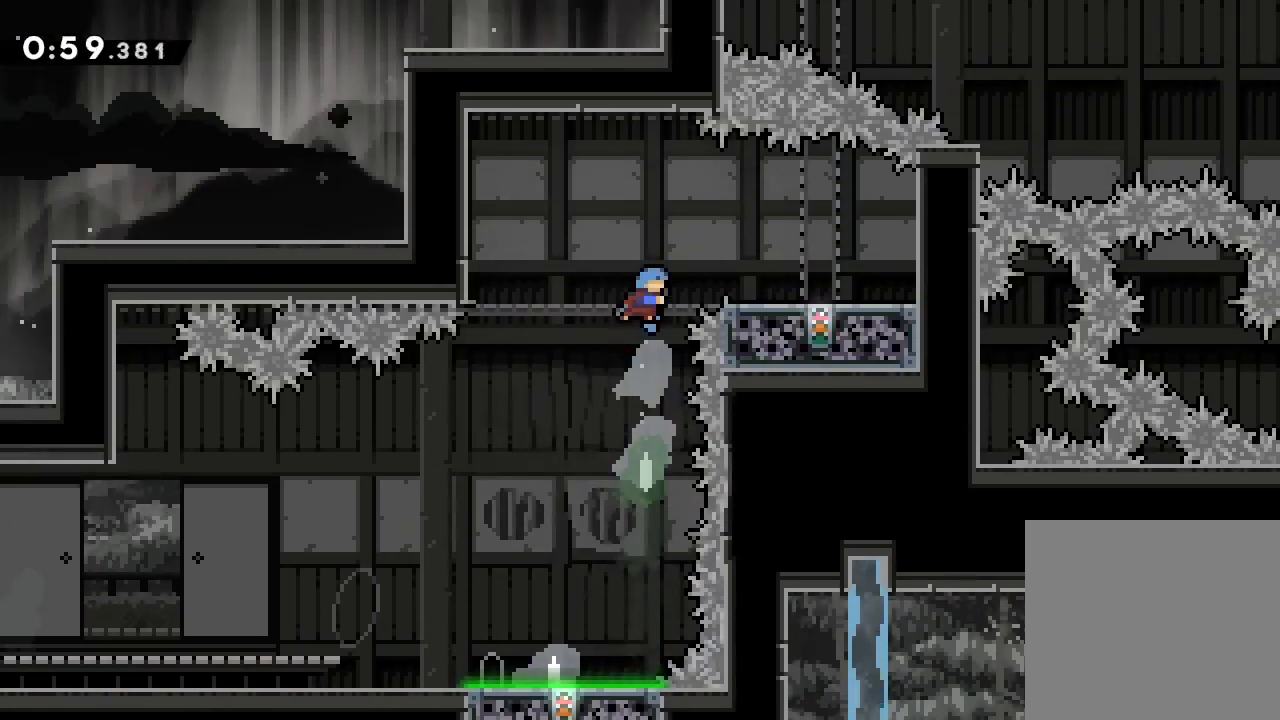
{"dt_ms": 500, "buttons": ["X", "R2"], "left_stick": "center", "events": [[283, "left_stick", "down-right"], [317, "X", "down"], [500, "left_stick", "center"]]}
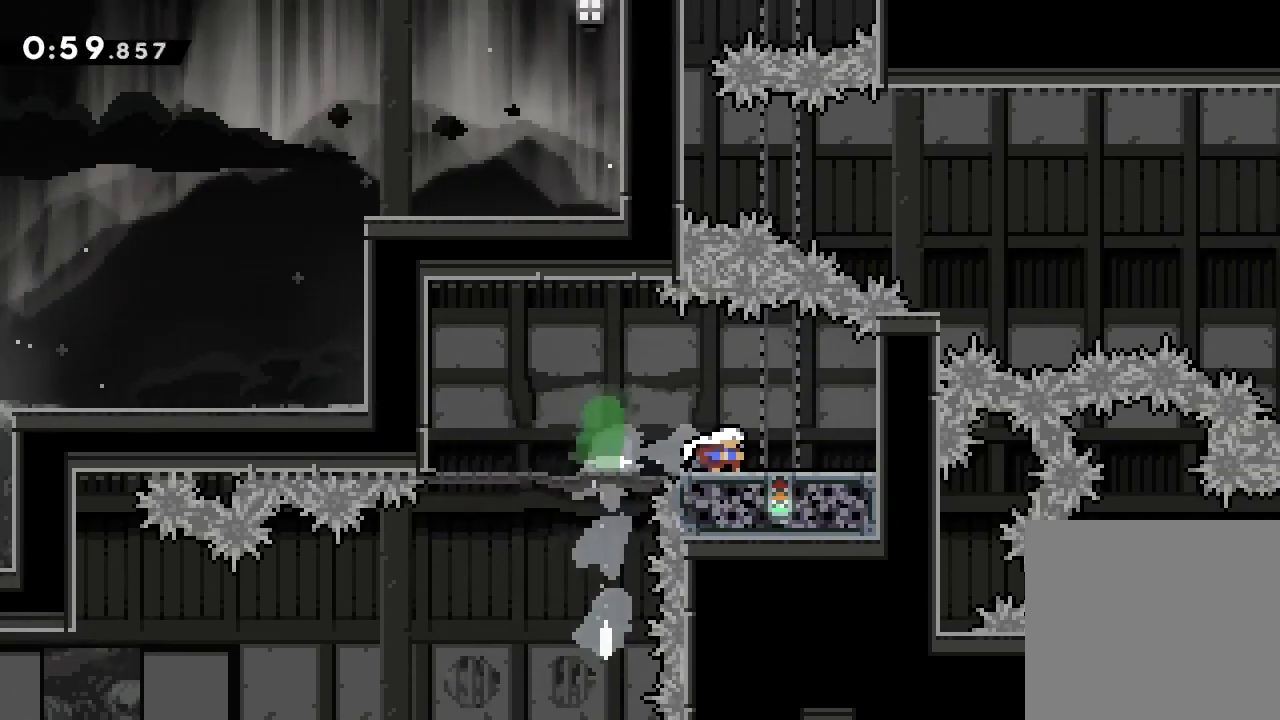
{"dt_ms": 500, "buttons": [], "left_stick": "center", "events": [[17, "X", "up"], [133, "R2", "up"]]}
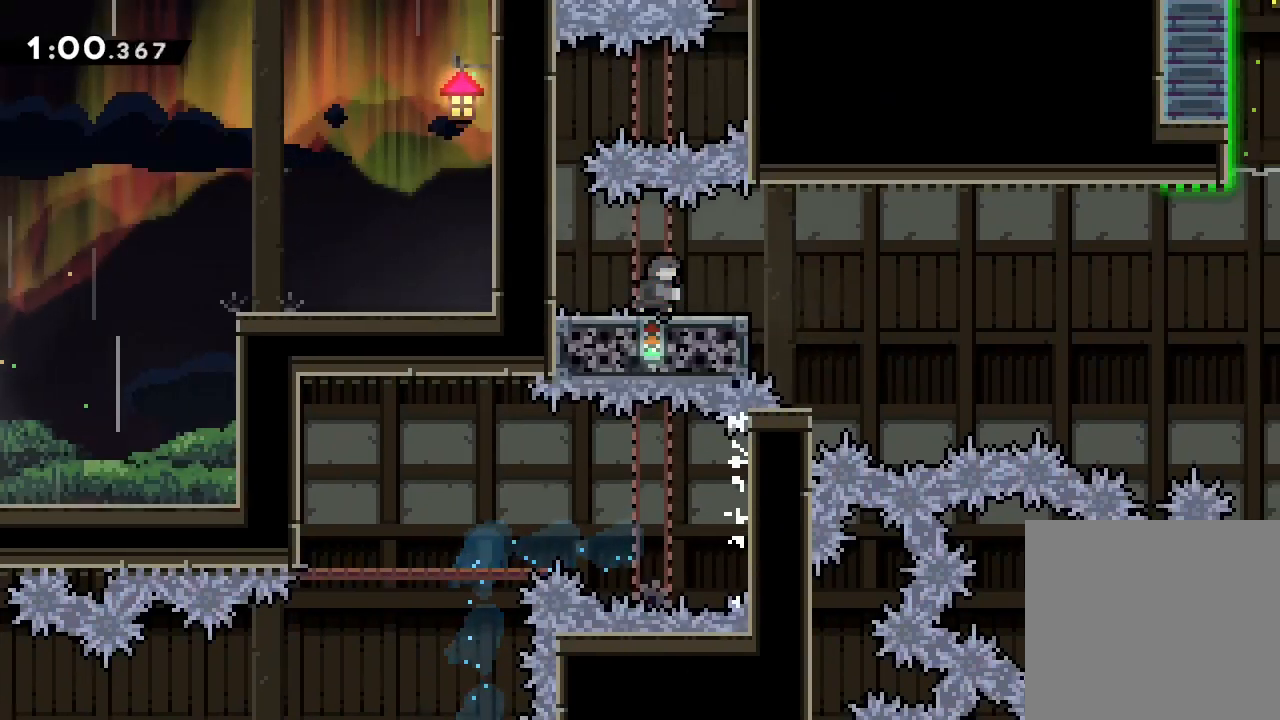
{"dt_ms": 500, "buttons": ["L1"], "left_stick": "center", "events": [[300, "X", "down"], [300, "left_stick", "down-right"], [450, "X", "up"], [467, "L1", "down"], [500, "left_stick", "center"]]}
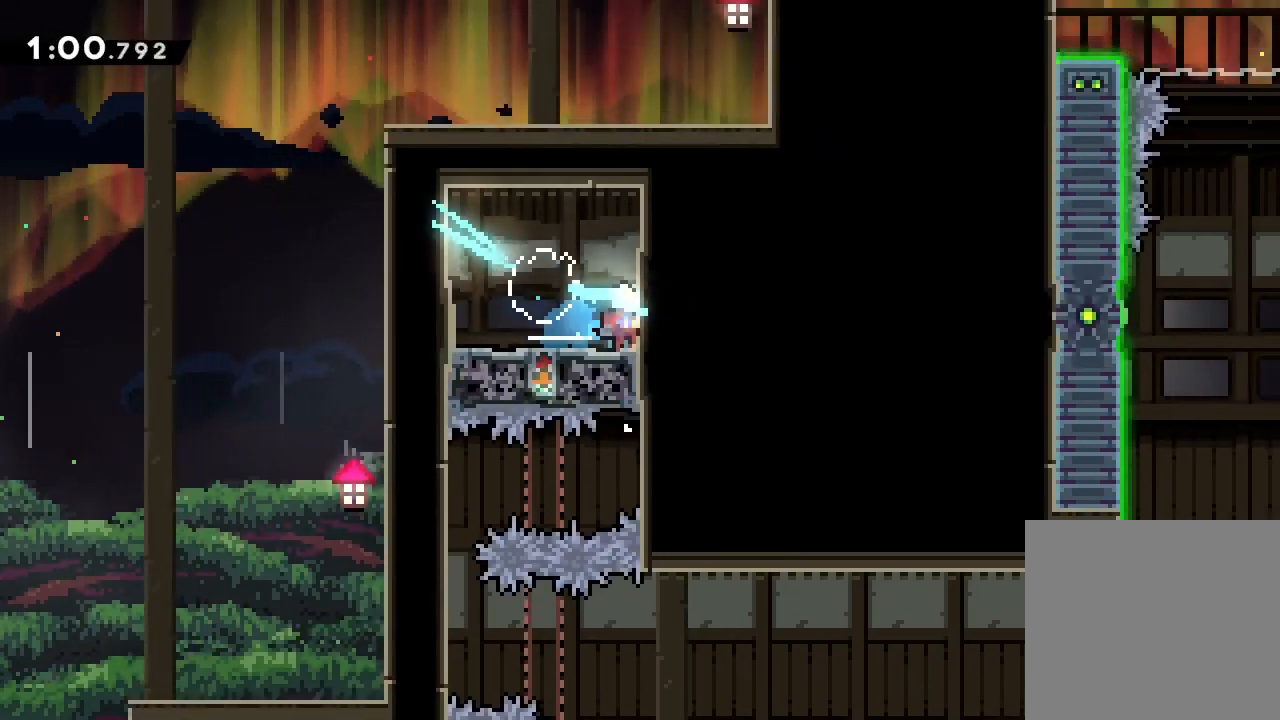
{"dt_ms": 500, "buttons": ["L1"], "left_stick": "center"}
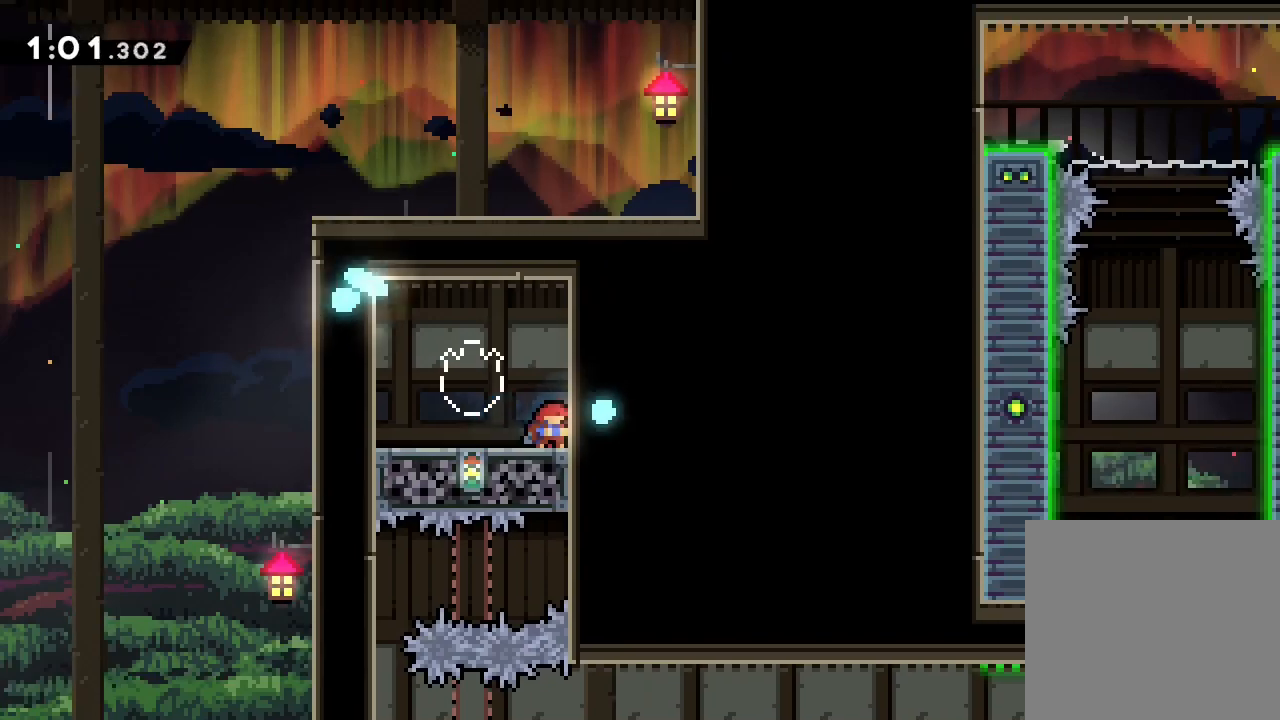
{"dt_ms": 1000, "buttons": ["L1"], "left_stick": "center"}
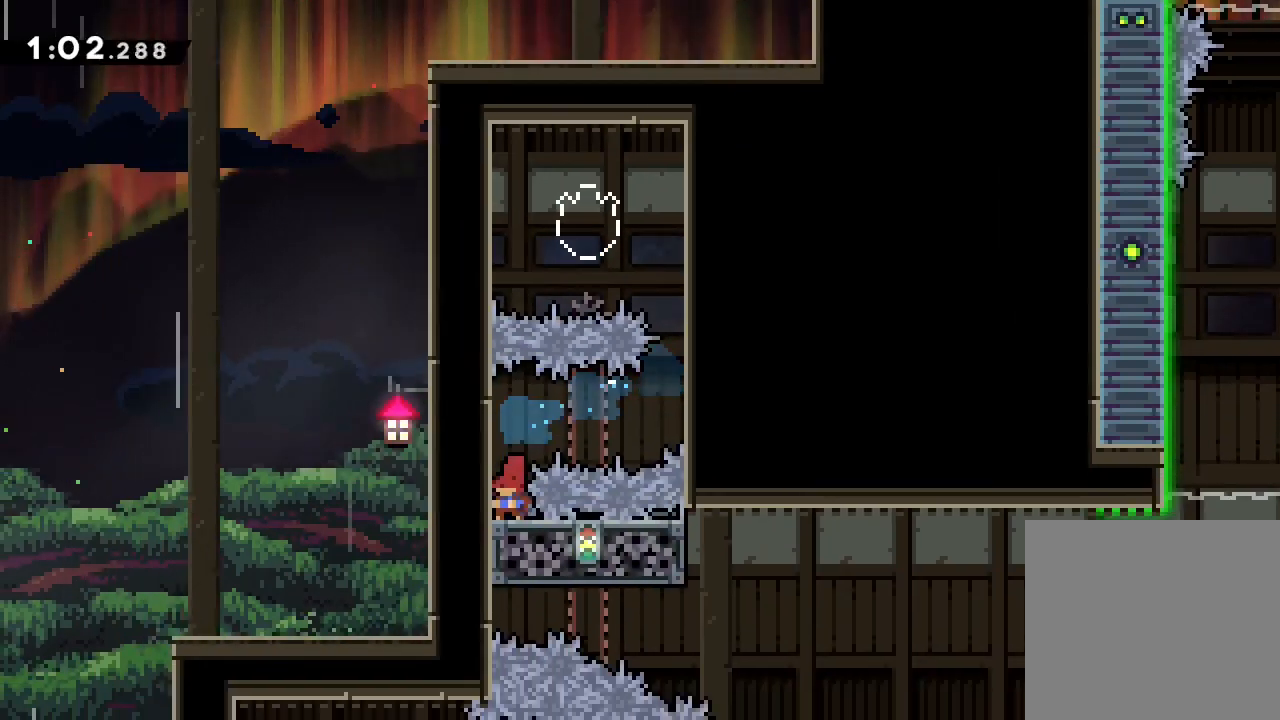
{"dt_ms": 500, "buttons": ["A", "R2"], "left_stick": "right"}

-------------------------

Without the pictures, give the entries above back exactly.

{"dt_ms": 500, "buttons": ["X", "R2"], "left_stick": "center", "events": [[283, "left_stick", "down-right"], [317, "X", "down"], [500, "left_stick", "center"]]}
{"dt_ms": 500, "buttons": [], "left_stick": "center", "events": [[17, "X", "up"], [133, "R2", "up"]]}
{"dt_ms": 500, "buttons": ["L1"], "left_stick": "center", "events": [[300, "X", "down"], [300, "left_stick", "down-right"], [450, "X", "up"], [467, "L1", "down"], [500, "left_stick", "center"]]}
{"dt_ms": 500, "buttons": ["L1"], "left_stick": "center"}
{"dt_ms": 1000, "buttons": ["L1"], "left_stick": "center"}
{"dt_ms": 500, "buttons": ["A", "R2"], "left_stick": "right"}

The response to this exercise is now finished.